### TEXTE PRÉSENTÉ
┄┄┄┄┄┄┄┄┄┄

Je ne retiens donc pas le moyen d’appelante fondé sur l’irrecevabilité du recours en annulation intenté par un propriétaire divis. Le recours étant recevable […] » [22]

[63]      Finalement, dans une cause en décembre 2004, Bousquet J., devant une plaidoirie qui s’appuyait sur  Poirier c. Spagnolo et Lemyre c. Arcand :

« [75]    … que seul le syndicat des copropriétaires peut exercer un recours relatif aux parties communes en raison de l’article 1081 alinéa 1  C.c.Q. …»

le juge rejette cette plaidoirie, confirme l’application de Belcourt et repousse la jurisprudence contraire :

«  [77] Le procureur … cite deux décisions de tribunaux de première instance conformes à l’interprétation proposée de l’article 1081 C.c.Q. mais le Tribunal est d’avis que la décision contraire de la Cour d’appel dans l’affaire Belcourt Construction Co. c. Creatchman s’applique toujours malgré la réforme du Code civil. » [23]

 

Bénéficiaire approprié - Connaissance et intérêt d’ester distincts

 

[64]      Prenant en considération le texte de 1081 C.c.Q. et ce qui précède, le Tribunal conclut d’une part que le copropriétaire a aussi un intérêt et n’est pas exclu de poursuivre sur un dommage d’une partie commune qui le concerne, que quant au recours en annulation, l’affaire SHDM c. Bergeron a réglé la situation dans le cadre actuel de notre droit et que quant aux autres recours, en dommages ou diminution, la décision de Belcourt milite fortement en faveur du droit individuel de copropriétaire de poursuivre dans un cas de vice allégué sur une partie commune d’un bâtiment en copropriété divise, et que conséquemment, dans le cas sous étude, chacune du copropriétaire et du syndicat ont un intérêt, et que celui-ci peut être distinct pour chacun.

 

[65]      Le Tribunal est donc d’avis qu’il y a clairement, dans le cadre de l’application du Règlement pour un bâtiment en copropriété, des circonstances factuelles où la connaissance d’un syndicat de copropriété est distincte de la connaissance d’un propriétaire d’une partie privative, ce qui est contraire à la prétention de l’Administrateur qui recherche que la connaissance du copropriétaire de la partie privative soit alors aussi prise en considération dans la détermination de la connaissance du syndicat, et résulte dans les circonstances en une application séparée par le Tribunal des principes de droit applicables à la découverte d’une malfaçon ou vice pour une situation particulière.

┄┄┄┄┄┄┄┄┄┄

### EXTRAITS DE DONNÉES
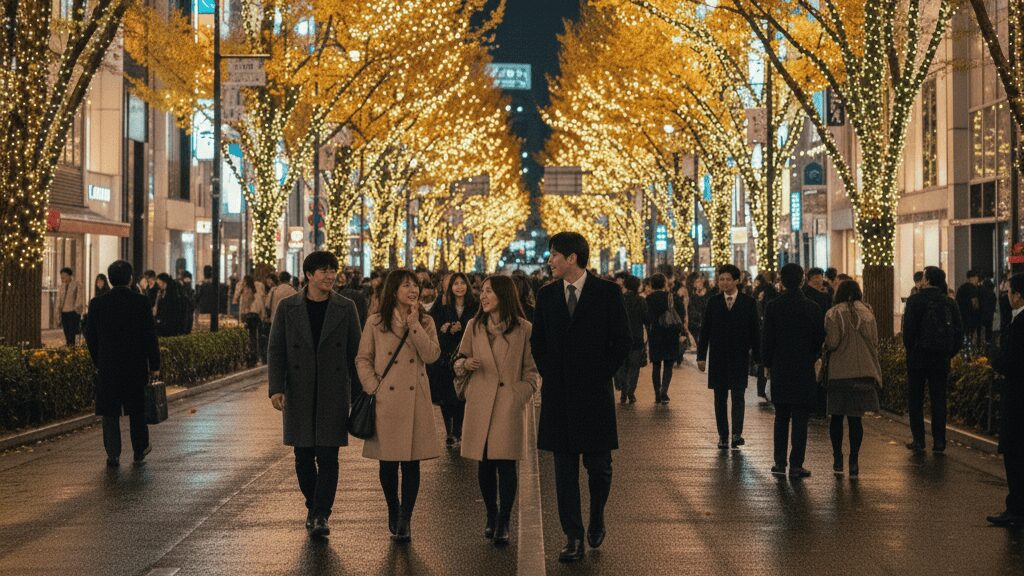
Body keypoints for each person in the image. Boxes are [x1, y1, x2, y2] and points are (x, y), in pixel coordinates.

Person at [530, 232, 630, 563]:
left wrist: (600, 373)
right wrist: (550, 371)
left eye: (554, 255)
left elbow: (621, 341)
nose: (550, 261)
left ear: (572, 257)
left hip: (594, 393)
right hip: (559, 393)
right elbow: (538, 341)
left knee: (599, 467)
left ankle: (597, 514)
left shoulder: (607, 293)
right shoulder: (546, 296)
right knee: (564, 470)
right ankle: (572, 535)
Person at [268, 251, 362, 538]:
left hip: (333, 391)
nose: (330, 276)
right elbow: (277, 349)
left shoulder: (346, 308)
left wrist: (359, 394)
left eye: (333, 270)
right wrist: (276, 388)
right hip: (299, 388)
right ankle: (313, 505)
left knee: (329, 455)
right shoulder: (288, 307)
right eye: (323, 271)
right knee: (303, 455)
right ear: (309, 275)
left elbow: (355, 354)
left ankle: (322, 514)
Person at [355, 270, 441, 542]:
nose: (413, 290)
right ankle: (393, 506)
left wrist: (414, 325)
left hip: (415, 399)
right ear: (394, 291)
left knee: (412, 463)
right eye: (406, 286)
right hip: (386, 399)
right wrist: (373, 386)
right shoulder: (376, 322)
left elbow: (431, 355)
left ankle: (406, 518)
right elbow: (363, 358)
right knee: (388, 464)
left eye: (415, 286)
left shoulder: (425, 321)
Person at [453, 275, 540, 546]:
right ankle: (491, 514)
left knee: (506, 464)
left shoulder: (524, 329)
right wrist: (464, 365)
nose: (483, 296)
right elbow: (459, 357)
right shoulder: (474, 325)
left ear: (504, 294)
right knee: (485, 464)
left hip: (507, 403)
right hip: (480, 401)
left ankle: (504, 520)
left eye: (489, 291)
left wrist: (520, 393)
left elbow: (532, 371)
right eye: (483, 291)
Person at [84, 260, 160, 467]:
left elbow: (90, 335)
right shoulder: (140, 302)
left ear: (109, 279)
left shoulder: (97, 303)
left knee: (110, 411)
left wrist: (98, 358)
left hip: (108, 364)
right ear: (130, 278)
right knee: (137, 409)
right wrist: (154, 364)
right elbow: (149, 336)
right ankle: (139, 449)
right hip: (135, 365)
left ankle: (113, 453)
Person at [762, 263, 825, 479]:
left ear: (781, 280)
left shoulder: (773, 306)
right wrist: (811, 356)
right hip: (803, 368)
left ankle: (779, 463)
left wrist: (767, 364)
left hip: (780, 367)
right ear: (802, 280)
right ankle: (796, 464)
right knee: (800, 418)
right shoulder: (813, 308)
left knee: (781, 417)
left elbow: (767, 339)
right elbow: (819, 339)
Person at [698, 264, 760, 449]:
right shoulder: (713, 302)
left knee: (739, 396)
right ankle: (723, 435)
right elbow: (705, 330)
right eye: (721, 279)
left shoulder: (748, 303)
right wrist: (701, 356)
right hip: (718, 357)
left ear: (736, 281)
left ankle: (736, 434)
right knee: (720, 398)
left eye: (727, 279)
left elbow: (755, 331)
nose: (723, 283)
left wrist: (758, 357)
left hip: (739, 356)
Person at [823, 279, 881, 478]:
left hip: (839, 373)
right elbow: (874, 341)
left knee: (837, 417)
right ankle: (854, 461)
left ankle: (837, 458)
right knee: (856, 420)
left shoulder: (833, 313)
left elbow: (832, 342)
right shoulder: (868, 313)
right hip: (863, 372)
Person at [902, 266, 962, 453]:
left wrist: (912, 351)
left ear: (927, 281)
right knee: (938, 399)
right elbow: (958, 333)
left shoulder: (914, 301)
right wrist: (948, 353)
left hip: (918, 357)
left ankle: (919, 440)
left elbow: (908, 332)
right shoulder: (949, 302)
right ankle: (939, 441)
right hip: (940, 358)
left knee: (916, 399)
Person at [989, 273, 1024, 527]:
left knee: (1015, 452)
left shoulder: (1020, 323)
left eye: (1010, 291)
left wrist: (995, 359)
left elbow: (1011, 362)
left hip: (1018, 396)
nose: (1008, 296)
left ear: (1019, 294)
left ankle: (1016, 508)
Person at [430, 272, 479, 447]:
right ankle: (450, 432)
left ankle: (458, 431)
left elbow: (478, 325)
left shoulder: (475, 304)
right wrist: (444, 328)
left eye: (462, 283)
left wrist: (463, 326)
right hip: (445, 357)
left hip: (465, 355)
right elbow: (432, 324)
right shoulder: (442, 303)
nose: (459, 287)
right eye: (455, 284)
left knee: (461, 395)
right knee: (446, 396)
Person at [645, 273, 682, 404]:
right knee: (668, 366)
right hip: (670, 334)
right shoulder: (672, 297)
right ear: (664, 284)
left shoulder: (648, 299)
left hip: (655, 334)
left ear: (651, 285)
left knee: (656, 365)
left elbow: (646, 318)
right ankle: (664, 392)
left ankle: (657, 394)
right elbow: (680, 315)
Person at [615, 275, 647, 404]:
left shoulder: (619, 299)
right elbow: (646, 319)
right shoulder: (641, 301)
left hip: (621, 338)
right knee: (634, 368)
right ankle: (630, 392)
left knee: (622, 366)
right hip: (637, 338)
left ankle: (623, 392)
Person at [753, 274, 779, 401]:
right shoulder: (774, 303)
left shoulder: (765, 304)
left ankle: (762, 390)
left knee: (763, 367)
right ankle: (765, 390)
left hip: (763, 336)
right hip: (769, 340)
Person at [237, 275, 263, 363]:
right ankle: (254, 354)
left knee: (247, 336)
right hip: (254, 315)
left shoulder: (247, 291)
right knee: (253, 336)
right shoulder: (254, 290)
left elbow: (243, 304)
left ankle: (250, 355)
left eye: (244, 281)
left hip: (248, 315)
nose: (242, 282)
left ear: (246, 282)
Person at [57, 267, 84, 346]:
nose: (62, 277)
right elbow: (59, 300)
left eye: (64, 275)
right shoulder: (61, 286)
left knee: (73, 333)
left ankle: (74, 350)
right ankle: (69, 348)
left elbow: (79, 298)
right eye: (61, 276)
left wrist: (77, 309)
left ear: (70, 276)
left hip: (73, 312)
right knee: (67, 333)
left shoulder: (77, 284)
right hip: (64, 313)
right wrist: (58, 313)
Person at [956, 270, 982, 349]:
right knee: (971, 338)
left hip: (962, 316)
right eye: (977, 278)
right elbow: (975, 304)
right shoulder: (973, 288)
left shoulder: (961, 288)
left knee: (964, 338)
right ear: (972, 278)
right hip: (971, 318)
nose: (978, 280)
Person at [154, 273, 184, 337]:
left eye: (159, 282)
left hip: (170, 322)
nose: (158, 284)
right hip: (164, 322)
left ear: (163, 282)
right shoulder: (162, 292)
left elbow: (172, 308)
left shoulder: (172, 292)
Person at [981, 276, 997, 349]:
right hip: (989, 313)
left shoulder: (982, 293)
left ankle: (980, 341)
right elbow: (994, 304)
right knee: (988, 327)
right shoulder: (992, 294)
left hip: (982, 312)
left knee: (980, 328)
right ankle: (988, 341)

┄┄┄┄┄┄┄┄┄┄

### EXPLORER LES DOCUMENTS
a: Répondez aux questions suivantes à partir du texte présenté.
(i) En quel mois et quelle année se situe la cause dans laquelle le juge Bousquet s'est prononcé ?
(ii) Selon la plaidoirie citée, quel article du Code civil du Québec réserverait au seul syndicat des copropriétaires le recours relatif aux parties communes ?
(iii) D'après le paragraphe [64], quelle affaire a réglé la situation quant au recours en annulation ?
b: Modifiez le passage du texte présenté qui va de « [65]      Le Tribunal » à « une situation particulière. » en y remplaçant « malfaçon » par « défectuosité ».

### CORRIGÉ DES TÂCHES
a:
(i) En décembre 2004.
(ii) L'article 1081 (alinéa 1) du Code civil du Québec.
(iii) L'affaire SHDM c. Bergeron.

b:
[65]      Le Tribunal est donc d’avis qu’il y a clairement, dans le cadre de l’application du Règlement pour un bâtiment en copropriété, des circonstances factuelles où la connaissance d’un syndicat de copropriété est distincte de la connaissance d’un propriétaire d’une partie privative, ce qui est contraire à la prétention de l’Administrateur qui recherche que la connaissance du copropriétaire de la partie privative soit alors aussi prise en considération dans la détermination de la connaissance du syndicat, et résulte dans les circonstances en une application séparée par le Tribunal des principes de droit applicables à la découverte d’une défectuosité ou vice pour une situation particulière.